## WHAT YOU ARE ASKED TO DO
Output every record exactly, and nothing more.

## Stored items

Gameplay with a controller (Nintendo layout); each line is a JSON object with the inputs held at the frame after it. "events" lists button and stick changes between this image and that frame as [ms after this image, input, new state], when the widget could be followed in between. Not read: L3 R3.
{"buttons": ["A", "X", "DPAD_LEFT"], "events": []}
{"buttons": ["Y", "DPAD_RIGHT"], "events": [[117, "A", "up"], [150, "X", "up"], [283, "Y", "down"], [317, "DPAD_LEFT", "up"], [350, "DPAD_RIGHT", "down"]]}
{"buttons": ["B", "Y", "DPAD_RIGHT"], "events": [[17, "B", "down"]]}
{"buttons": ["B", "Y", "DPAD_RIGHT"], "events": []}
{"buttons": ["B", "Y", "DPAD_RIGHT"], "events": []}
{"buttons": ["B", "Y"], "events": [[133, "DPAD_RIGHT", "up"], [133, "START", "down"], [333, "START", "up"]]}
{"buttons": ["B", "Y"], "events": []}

## REPLY TO THE EXERCISE
Gameplay with a controller (Nintendo layout); each line is a JSON object with the inputs held at the frame after it. "events" lists button and stick changes between this image and that frame as [ms after this image, input, new state], when the widget could be followed in between. Not read: L3 R3.
{"buttons": ["A", "X", "DPAD_LEFT"], "events": []}
{"buttons": ["Y", "DPAD_RIGHT"], "events": [[117, "A", "up"], [150, "X", "up"], [283, "Y", "down"], [317, "DPAD_LEFT", "up"], [350, "DPAD_RIGHT", "down"]]}
{"buttons": ["B", "Y", "DPAD_RIGHT"], "events": [[17, "B", "down"]]}
{"buttons": ["B", "Y", "DPAD_RIGHT"], "events": []}
{"buttons": ["B", "Y", "DPAD_RIGHT"], "events": []}
{"buttons": ["B", "Y"], "events": [[133, "DPAD_RIGHT", "up"], [133, "START", "down"], [333, "START", "up"]]}
{"buttons": ["B", "Y"], "events": []}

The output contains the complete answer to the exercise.